┌─ Text passage

Caution Needed Over Debt For Rural Broadband
This week’s Courier Herald column:
About a month ago I noticed an article being shared by quite a few of my social media contacts. It was published by Popular Mechanics, and was titled “This $1 billion Solar Plant Is An Obsolete, Expensive Flop.”
The Crescent Dunes plant on 1,500 acres near Las Vegas was approved in 2011 and received $737 million in taxpayer backed loans. It began producing power in 2015. The plant shut down last year.
The problem isn’t that solar technology doesn’t work. The problem with that plant, specifically, is that by the time it could be permitted, constructed, and become operational, technology had advanced where other solar projects were generating power cheaper and more efficiently.
The article notes that at its peak operation, the plant was only able to produce power at a cost of $135 per megawatt hour. Newer solar plants in Nevada are generating power at a rate of $30 per megawatt-hour, or 22% of the cost of power from Crescent Dunes. In less than a decade, technology advanced where newer projects are roughly 5 times more cost effective, rendering the older plant obsolete – and taxpayers on the hook.

└─

**Directions:**
• 1. Duplicate the part of the column that opens with the words containing "Caution Needed Over" and closes with "and more efficiently.".
• 2. According to the column, how many acres does the Crescent Dunes plant sit on?
The material after the column is not needed.

┌─ Stored data

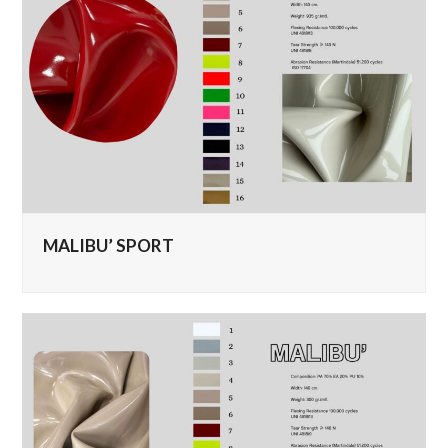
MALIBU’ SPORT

└─
┌─ Stored data

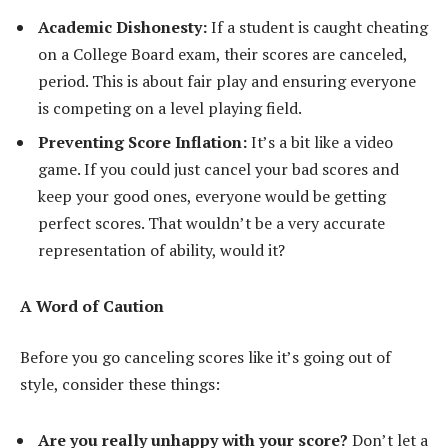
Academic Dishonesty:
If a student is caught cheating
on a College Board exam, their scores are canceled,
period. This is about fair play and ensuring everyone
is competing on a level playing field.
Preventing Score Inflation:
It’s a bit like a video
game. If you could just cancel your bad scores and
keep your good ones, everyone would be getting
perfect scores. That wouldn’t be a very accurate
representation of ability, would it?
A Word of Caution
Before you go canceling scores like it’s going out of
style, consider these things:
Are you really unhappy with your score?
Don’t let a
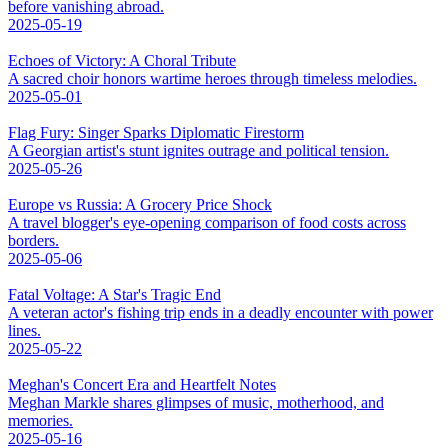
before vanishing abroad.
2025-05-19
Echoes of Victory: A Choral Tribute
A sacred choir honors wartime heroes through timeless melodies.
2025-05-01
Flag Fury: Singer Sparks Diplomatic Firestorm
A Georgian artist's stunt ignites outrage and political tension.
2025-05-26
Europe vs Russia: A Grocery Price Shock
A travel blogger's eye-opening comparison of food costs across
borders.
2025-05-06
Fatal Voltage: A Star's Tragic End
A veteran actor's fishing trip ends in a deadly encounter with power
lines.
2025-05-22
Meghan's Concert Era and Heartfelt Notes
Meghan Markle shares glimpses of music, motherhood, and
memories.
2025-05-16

└─

**Answers by item:**
• 1.
Caution Needed Over Debt For Rural Broadband
This week’s Courier Herald column:
About a month ago I noticed an article being shared by quite a few of my social media contacts. It was published by Popular Mechanics, and was titled “This $1 billion Solar Plant Is An Obsolete, Expensive Flop.”
The Crescent Dunes plant on 1,500 acres near Las Vegas was approved in 2011 and received $737 million in taxpayer backed loans. It began producing power in 2015. The plant shut down last year.
The problem isn’t that solar technology doesn’t work. The problem with that plant, specifically, is that by the time it could be permitted, constructed, and become operational, technology had advanced where other solar projects were generating power cheaper and more efficiently.

• 2. 1,500 acres